Lorsqu’on a évoqué les succès de Park Chan-Wook, lui a préféré se remémorer ses échecs. En effet, il avait réalisé plusieurs films critiqués, voire ignorés par les critiques. Il s’est alors improvisé lui-même critique et a connu un succès dans la discipline. Mais il n’a pas pu résister à l’appel de la caméra.

Il a commencé par l’adaptation d’un livre qui eut un succès énorme, avant d’entamer sa trilogie de la vengeance qui inscrit son style noir dans l’archive du grand cinéma mondial.

Lorsqu’il est questionné sur son «obsession» par la vengeance dans sa trilogie «Sympathy fo Mr Vengeance – Old Boy – Sympathy for Lady Vengeance», Park Chan-Wook répond que c’est une pulsion normale chez l’être humain. Non sans humour, le cinéaste ajoute : «lors d’un différend avec une personne, je rentre chez moi et je passe la soirée à la vengeance que je lui assénerais. Cela m’aide beaucoup à imaginer les pires scènes de torture pour mes films !».

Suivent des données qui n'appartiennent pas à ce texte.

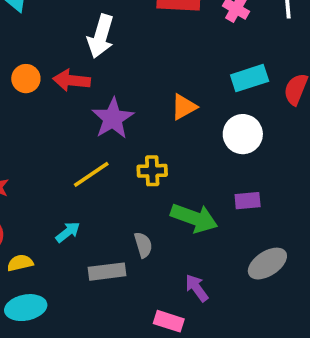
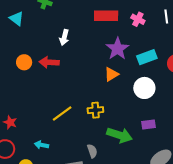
white arrow: (101, 36) -> (64, 37), size x0.7
purple star: (113, 118) -> (117, 49), moved
cyan arrow: (68, 232) -> (42, 145), moved, turned -128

Abbass Kiarostami, lui, vient d’une autre planète… une autre philosophie. Le réalisateur iranien, dont l’œuvre recèle une grande poésie, est passé maître dans l’art de l’inachevé.

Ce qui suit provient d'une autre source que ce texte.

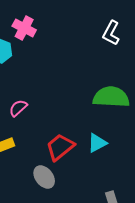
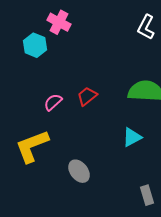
red trapezoid: (60, 147) -> (87, 96), moved, size x0.7

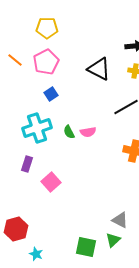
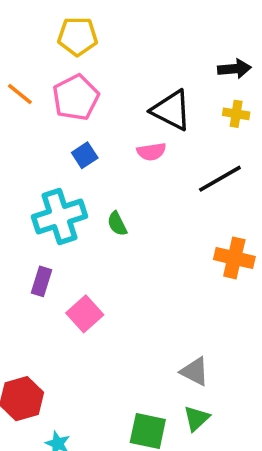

«Ce qui m’intéresse c’est que le public quitte la salle avec sa propre conception du film. Ce genre de cinéma inachevé doit être achevé sur une plate-forme commune entre le réalisateur et le public», s’est-il expliqué. Par quel moyen ? Par l’interprétation du message et l’imagination de la suite.

Avec une désarmante modestie, il a assuré n’avoir «aucunement l’intention de devenir un mentor. Ce n’est pas dans mes moyens. Au contraire, les ateliers que j’anime sont une opportunité unique de revenir à cette position d’apprenti. J’apprends beaucoup avec les réalisateurs en devenir».